Research Article

The small leucine-rich proteoglycan fibromodulin exerts anti-fibrotic effects in cultured human cardiac fibroblasts

Published: February 27, 2022
Genet. Mol. Res. 21(1): GMR19007 DOI:
Cite this Article:
(2022). The small leucine-rich proteoglycan fibromodulin exerts anti-fibrotic effects in cultured human cardiac fibroblasts. Genet. Mol. Res. 21(1): GMR19007.
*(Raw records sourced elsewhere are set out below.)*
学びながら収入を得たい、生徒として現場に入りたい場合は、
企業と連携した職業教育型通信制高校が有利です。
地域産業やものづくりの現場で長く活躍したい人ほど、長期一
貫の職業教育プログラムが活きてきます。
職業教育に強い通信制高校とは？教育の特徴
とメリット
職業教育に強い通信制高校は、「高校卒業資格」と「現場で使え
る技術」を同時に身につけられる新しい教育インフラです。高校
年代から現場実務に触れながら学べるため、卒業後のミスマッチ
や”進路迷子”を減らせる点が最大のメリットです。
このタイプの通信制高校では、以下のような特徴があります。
Cardiac fibrosis is common and detrimental in numerous heart diseases, affecting millions of patients worldwide. Cardiac fibrosis is characterized by excessive production of extracellular matrix (ECM) constituents such as fibrillar collagens, produced by activated cardiac fibroblasts, i.e.: myofibroblasts. Therapeutic targeting of cardiac fibrosis is highly attractive; however, it remains a major medical challenge. Fibromodulin is a small leucine-rich proteoglycan localized in the ECM. Fibromodulin binds to collagen fibrils, and plays a critical role in collagen fibrillogenesis, ECM organization, wound healing and regulation of the pro-fibrotic cytokine transforming growth factor beta (TGFβ) in several organs. Fibromodulin is highly upregulated in mice and patients with heart failure, but little is known about its role in cardiac fibrosis. Our recent findings from primary cultures of cardiac fibroblasts from neonatal rat hearts suggest that fibromodulin has anti-fibrotic effects. Here we investigated the translational value of these findings by overexpressing fibromodulin in cultured human fetal and adult cardiac fibroblasts. The effects of fibromodulin overexpression on gene expression were measured by qPCR and gene arrays, whereas protein levels were measured by Western blotting, and collagen synthesis by radioactive proline incorporation. The results support our previous findings and indicate relevance for human disease. We found that fibromodulin reduced the expression levels of the collagen cross-linking enzymes lysyl oxidase (LOX) and transglutaminase 2 (TGM2). Fibromodulin also reduced the levels of connective tissue growth factor (CTGF) and periostin (POSTN), indicating reduced TGFβ activity. Reduced levels of intercellular adhesion molecule 1 (ICAM1) and vascular cell adhesion molecule 1 (VCAM1) suggested reduced potential for immune cell adhesion, and gene arrays indicated altered integrin expression, suggesting altered ECM-cell adhesion. Expression of fibrillar collagens was unaffected. In conclusion, fibromodulin reduced TGFβ activity and down-regulated central collagen-crosslinking enzymes, in line with an anti-fibrotic effect of fibromodulin in human cardiac fibroblasts.